Cuando Bubu volvió a la oficina le resultó difícil reconocer a Silver. En el tiempo que había pasado, parecía haber envejecido décadas; una cierta obesidad comenzaba a afearlo, las canas avanzaban entre los cabellos cada vez más desaliñados, sus camisas tenían casi tantas arrugas como su frente. Era el hazmerreír de la oficina. En verdad, daba pena.
Silver nunca hizo nada para mejorar la situación. Se había terminado adaptando a esa alternancia maligna, manejada por las hábiles manos de Vicky. Unas semanas de adrenalina, unos días de celos, unos meses de depresión. Y al final de cada ciclo, apenas la cuenta del banco volvía al color azul, se repetía todo; pero cada vez él sentía más necesidad de tenerla a su lado, consciente que el tiempo corría en contra suya. Tenía muy claro que sufría de una adicción severa e intratable, para la cual no existían clínicas de rehabilitación.

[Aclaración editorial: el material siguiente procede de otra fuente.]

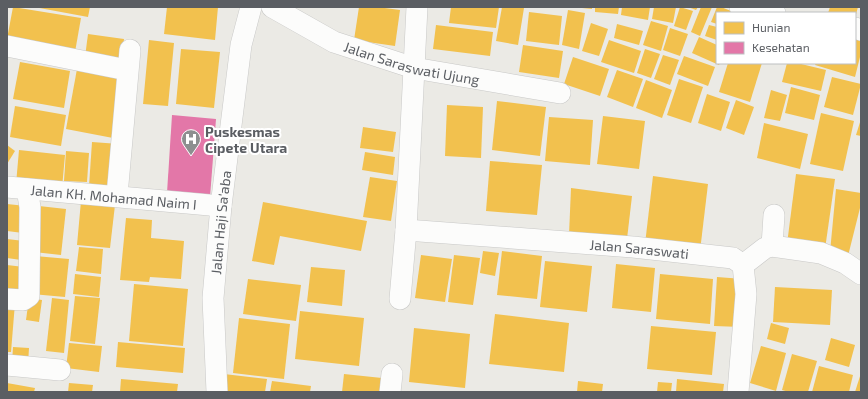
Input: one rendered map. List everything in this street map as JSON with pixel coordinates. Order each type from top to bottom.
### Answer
[{"type":"street","name":"Jalan Haji Sa'aba","points":[[217,392],[213,298],[221,206],[241,45],[251,7]]},
{"type":"street","name":"Jalan Saraswati Ujung","points":[[272,7],[334,42],[414,68],[560,93]]},
{"type":"street","points":[[400,299],[406,230],[417,7]]},
{"type":"street","points":[[740,7],[769,12]]},
{"type":"street","points":[[7,46],[128,60],[117,195]]},
{"type":"street","name":"Jalan KH. Mohamad Naim I","points":[[17,188],[117,195],[221,206]]},
{"type":"street","points":[[7,299],[23,300],[29,296],[30,208],[17,188]]},
{"type":"street","points":[[772,246],[774,215]]},
{"type":"street","name":"Jalan Saraswati","points":[[406,230],[633,247],[725,256],[739,261],[743,265]]},
{"type":"street","points":[[738,392],[746,294],[743,265],[765,248],[772,246],[821,252],[845,263],[861,274]]},
{"type":"street","points":[[7,365],[60,370]]},
{"type":"building: Hunian","points":[[13,7],[81,18],[75,52],[7,39]]},
{"type":"building: Hunian","points":[[34,7],[90,7],[88,17]]},
{"type":"building: Hunian","points":[[167,7],[218,7],[215,40],[164,34]]},
{"type":"building: Hunian","points":[[359,7],[377,7],[400,10],[395,46],[354,40]]},
{"type":"building: Hunian","points":[[451,7],[499,7],[496,28],[449,23]]},
{"type":"building: Hunian","points":[[502,7],[524,8],[518,45],[496,41]]},
{"type":"building: Hunian","points":[[592,7],[592,9],[582,8]]},
{"type":"building: Hunian","points":[[595,7],[619,7],[618,14],[595,12]]},
{"type":"building: Hunian","points":[[622,7],[650,7],[648,20],[621,15]]},
{"type":"building: Hunian","points":[[654,7],[676,7],[673,23],[652,19]]},
{"type":"building: Hunian","points":[[680,7],[693,11],[686,30],[674,26]]},
{"type":"building: Hunian","points":[[688,7],[698,7],[696,10]]},
{"type":"building: Hunian","points":[[701,7],[712,7],[700,36],[691,32]]},
{"type":"building: Hunian","points":[[717,7],[734,12],[716,12],[716,24],[711,22]]},
{"type":"building: Hunian","points":[[830,7],[858,7],[856,14],[856,12],[828,12]]},
{"type":"building: Hunian","points":[[568,10],[585,13],[579,49],[562,45]]},
{"type":"building: Hunian","points":[[529,12],[562,16],[559,45],[526,41]]},
{"type":"building: Hunian","points":[[651,21],[668,26],[661,51],[643,45]]},
{"type":"building: Hunian","points":[[591,23],[608,29],[599,56],[582,51]]},
{"type":"building: Hunian","points":[[617,24],[643,31],[639,45],[614,38]]},
{"type":"building: Hunian","points":[[436,25],[493,32],[490,56],[433,49]]},
{"type":"building: Hunian","points":[[709,25],[716,27],[716,40],[705,36]]},
{"type":"building: Hunian","points":[[670,28],[688,34],[680,56],[663,50]]},
{"type":"building: Hunian","points":[[88,34],[124,39],[121,61],[85,57]]},
{"type":"building: Hunian","points":[[856,36],[861,38],[861,53],[855,77],[815,65],[856,64]]},
{"type":"building: Hunian","points":[[699,37],[716,45],[716,64],[692,53]]},
{"type":"building: Hunian","points":[[149,40],[174,43],[168,106],[143,104]]},
{"type":"building: Hunian","points":[[609,40],[641,51],[634,73],[601,62]]},
{"type":"building: Hunian","points":[[523,45],[563,51],[559,78],[519,72]]},
{"type":"building: Hunian","points":[[181,49],[220,52],[214,108],[176,104]]},
{"type":"building: Hunian","points":[[645,49],[660,54],[651,78],[637,73]]},
{"type":"building: Hunian","points":[[663,55],[679,60],[670,85],[654,79]]},
{"type":"building: Hunian","points":[[684,56],[715,67],[708,86],[677,74]]},
{"type":"building: Hunian","points":[[573,57],[609,69],[600,96],[564,84]]},
{"type":"building: Hunian","points":[[20,62],[70,71],[64,108],[13,99]]},
{"type":"building: Hunian","points":[[728,64],[762,64],[750,102],[719,92]]},
{"type":"building: Hunian","points":[[787,64],[801,64],[826,70],[821,91],[782,82]]},
{"type":"building: Hunian","points":[[77,69],[124,77],[113,138],[66,129]]},
{"type":"building: Hunian","points":[[617,70],[643,79],[633,107],[607,97]]},
{"type":"building: Hunian","points":[[832,77],[861,84],[853,115],[824,107]]},
{"type":"building: Hunian","points":[[679,79],[703,87],[691,123],[667,115]]},
{"type":"building: Hunian","points":[[646,80],[672,90],[662,118],[636,108]]},
{"type":"building: Hunian","points":[[791,87],[820,95],[814,120],[785,113]]},
{"type":"building: Hunian","points":[[771,90],[787,95],[780,121],[764,118]]},
{"type":"building: Hunian","points":[[707,94],[730,102],[721,131],[698,123]]},
{"type":"building: Hunian","points":[[736,100],[754,107],[744,135],[726,128]]},
{"type":"building: Hunian","points":[[497,101],[546,107],[540,156],[492,150]]},
{"type":"building: Hunian","points":[[447,105],[483,107],[481,158],[445,156]]},
{"type":"building: Hunian","points":[[15,106],[66,115],[61,146],[10,137]]},
{"type":"building: Hunian","points":[[821,113],[854,121],[843,171],[810,164]]},
{"type":"building: Hunian","points":[[603,116],[645,121],[639,169],[597,164]]},
{"type":"building: Hunian","points":[[549,117],[593,120],[590,165],[545,161]]},
{"type":"building: Hunian","points":[[861,119],[861,136],[856,135]]},
{"type":"building: Hunian","points":[[764,123],[808,134],[800,169],[757,158]]},
{"type":"building: Hunian","points":[[363,127],[396,132],[393,152],[360,148]]},
{"type":"building: Hunian","points":[[92,142],[119,144],[115,188],[89,186]]},
{"type":"building: Hunian","points":[[7,145],[15,151],[7,164]]},
{"type":"building: Hunian","points":[[19,150],[65,155],[62,188],[16,184]]},
{"type":"building: Hunian","points":[[66,151],[89,153],[87,182],[64,181]]},
{"type":"building: Hunian","points":[[365,152],[395,157],[393,175],[362,170]]},
{"type":"building: Hunian","points":[[490,161],[542,165],[537,215],[486,211]]},
{"type":"building: Hunian","points":[[796,174],[835,179],[825,249],[787,244]]},
{"type":"building: Hunian","points":[[653,176],[708,184],[700,251],[645,244]]},
{"type":"building: Hunian","points":[[370,177],[397,181],[391,221],[363,217]]},
{"type":"building: Hunian","points":[[571,188],[632,196],[627,239],[569,235]]},
{"type":"building: Hunian","points":[[836,189],[861,193],[861,204],[848,256],[830,252]]},
{"type":"building: Hunian","points":[[81,201],[115,205],[110,248],[77,245]]},
{"type":"building: Hunian","points":[[263,202],[367,221],[361,251],[280,236],[274,265],[252,261]]},
{"type":"building: Hunian","points":[[7,204],[26,206],[23,233],[7,231]]},
{"type":"building: Hunian","points":[[39,206],[66,209],[61,255],[34,252]]},
{"type":"building: Hunian","points":[[126,218],[152,220],[151,238],[184,241],[181,279],[150,277],[149,282],[120,280]]},
{"type":"building: Hunian","points":[[7,239],[24,241],[21,260],[7,258]]},
{"type":"building: Hunian","points":[[79,247],[103,249],[101,274],[76,271]]},
{"type":"building: Hunian","points":[[483,251],[499,253],[495,276],[480,273]]},
{"type":"building: Hunian","points":[[502,251],[542,256],[537,299],[497,295]]},
{"type":"building: Hunian","points":[[421,255],[452,259],[445,302],[415,298]]},
{"type":"building: Hunian","points":[[454,255],[480,258],[473,305],[448,302]]},
{"type":"building: Hunian","points":[[35,256],[69,259],[65,297],[32,294]]},
{"type":"building: Hunian","points":[[545,261],[592,266],[587,312],[540,307]]},
{"type":"building: Hunian","points":[[616,264],[655,268],[651,312],[612,308]]},
{"type":"building: Hunian","points":[[7,265],[24,267],[21,292],[7,290]]},
{"type":"building: Hunian","points":[[311,267],[345,270],[342,306],[307,302]]},
{"type":"building: Hunian","points":[[75,274],[101,277],[99,297],[73,294]]},
{"type":"building: Hunian","points":[[660,274],[713,279],[710,324],[656,319]]},
{"type":"building: Hunian","points":[[717,277],[743,279],[741,327],[714,326]]},
{"type":"building: Hunian","points":[[248,279],[301,285],[296,321],[243,314]]},
{"type":"building: Hunian","points":[[134,284],[188,289],[183,346],[129,341]]},
{"type":"building: Hunian","points":[[775,287],[832,290],[830,325],[773,322]]},
{"type":"building: Hunian","points":[[75,296],[100,298],[95,344],[70,341]]},
{"type":"building: Hunian","points":[[29,298],[42,300],[39,322],[26,320]]},
{"type":"building: Hunian","points":[[52,298],[69,300],[64,353],[46,351]]},
{"type":"building: Hunian","points":[[7,302],[15,303],[11,352],[7,352]]},
{"type":"building: Hunian","points":[[300,311],[364,318],[359,366],[295,359]]},
{"type":"building: Hunian","points":[[495,314],[569,323],[564,372],[489,364]]},
{"type":"building: Hunian","points":[[239,318],[290,324],[284,379],[233,373]]},
{"type":"building: Hunian","points":[[771,323],[789,328],[785,344],[767,339]]},
{"type":"building: Hunian","points":[[651,326],[716,332],[712,375],[647,369]]},
{"type":"building: Hunian","points":[[414,328],[470,334],[465,388],[409,382]]},
{"type":"building: Hunian","points":[[831,338],[855,345],[849,367],[825,360]]},
{"type":"building: Hunian","points":[[118,342],[185,348],[183,373],[116,367]]},
{"type":"building: Hunian","points":[[69,343],[102,346],[99,372],[66,368]]},
{"type":"building: Hunian","points":[[761,346],[786,353],[776,391],[750,383]]},
{"type":"building: Hunian","points":[[13,347],[29,348],[28,364],[12,364]]},
{"type":"building: Hunian","points":[[792,354],[817,361],[808,392],[789,392],[782,390]]},
{"type":"building: Hunian","points":[[819,366],[853,375],[849,392],[812,392]]},
{"type":"building: Hunian","points":[[861,373],[861,392],[855,392]]},
{"type":"building: Hunian","points":[[224,374],[267,379],[265,392],[222,392]]},
{"type":"building: Hunian","points":[[344,374],[382,378],[381,392],[342,392]]},
{"type":"building: Hunian","points":[[121,379],[178,384],[177,392],[120,392]]},
{"type":"building: Hunian","points":[[677,379],[724,384],[723,392],[676,392]]},
{"type":"building: Hunian","points":[[272,381],[311,386],[310,392],[270,392]]},
{"type":"building: Hunian","points":[[578,381],[603,384],[602,392],[577,392]]},
{"type":"building: Hunian","points":[[658,382],[672,383],[671,392],[657,392]]},
{"type":"building: Hunian","points":[[7,383],[35,388],[34,392],[7,392]]},
{"type":"building: Hunian","points":[[69,383],[93,385],[92,392],[68,392]]},
{"type":"building: Kesehatan","name":"Puskesmas Cipete Utara","points":[[172,115],[216,119],[210,197],[167,193]]},
{"type":"place","name":"Puskesmas Cipete Utara","points":[[191,156]]}]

La última vez que ella lo dejó fue hace diez días, y todavía le duele. Mientras el autobús se acerca al paradero en el cual tiene que bajar y que él no puede ver, a diferencia de todo el camino que ha dejado detrás de sí, sabe con absoluta certeza que Vicky está revolcándose con alguien, con la misma intensidad animal que él ha conocido. Mira el reloj y decide que aún queda tiempo para un par de cervezas, y olvidarlo todo al menos por ese día.
Quiero contarte una historia, le dice al barman, algunas horas y varios tragos después, una historia muy graciosa. Trata de un tipo que lo pierde todo, absolutamente todo. Trata de él y de una chica. Una chica llamada V.